The firm which owns the freehold to the White Swan has had its third attempt to build housing on the site refused by Greenwich Council planners.

Isle of Man-based property developer Mendoza Ltd, which makes its money from buying pubs and converting at least part of the land to residential use, had wanted to build a three-bedroom property on land behind the pub’s beer garden.

A letter sent to the firm’s agent before Christmas said it was rejected because the property’s “scale, bulk, site coverage, contemporary design and cramped appearance… would fail to preserve the character and appearance of the [Charlton Village] Conservation Area”.

Planners also say the scheme broke several London and local planning policies.

The letter also notes that Mendoza did not seek advice from the council before putting the application in, and that it should talk to planners before submitting a new proposal.
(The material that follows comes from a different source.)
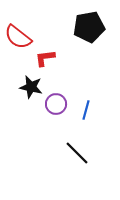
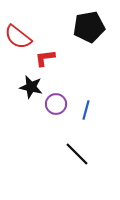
black line: moved 1 px down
White Swan planning application
The rejected proposal was for one house, sunk partly below ground level

The house would have been partly built below ground level to reduce its impact on the surrounding conservation area, and would have had no windows that could open onto the beer garden.

Bermondsey-based architecture firm Milan Babic said in the application: “We believe that the new proposal preserves, enhances and uplifts the character of the site, thereby creating a habitable, functional and aesthetically woven architecture.”
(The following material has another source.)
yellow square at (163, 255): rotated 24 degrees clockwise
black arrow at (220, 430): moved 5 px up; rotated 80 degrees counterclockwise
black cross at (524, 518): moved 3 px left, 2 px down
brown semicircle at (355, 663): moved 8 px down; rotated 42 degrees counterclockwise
A first attempt, to build two homes, in October 2015, was thrown out by Greenwich Council planners. That decision was upheld by a planning inspector. A second attempt was rejected earlier in 2017.

White Swan beer garden
The proposed house would have sat behind the pub’s beer garden

Attention will now turn to what Mendoza will do next – whether it will appeal, revise its plans once again, or look at the pub itself, which is rented by the team behind Greenwich’s Pelton Arms.

Earlier this year the firm lost a planning appeal against Camden Council’s refusal to allow it to turn the Carpenters Arms in King’s Cross into flats. However, in May it won an appeal against Tower Hamlets refusing it permission to build a hotel around the Duke of Wellington in Spitalfields.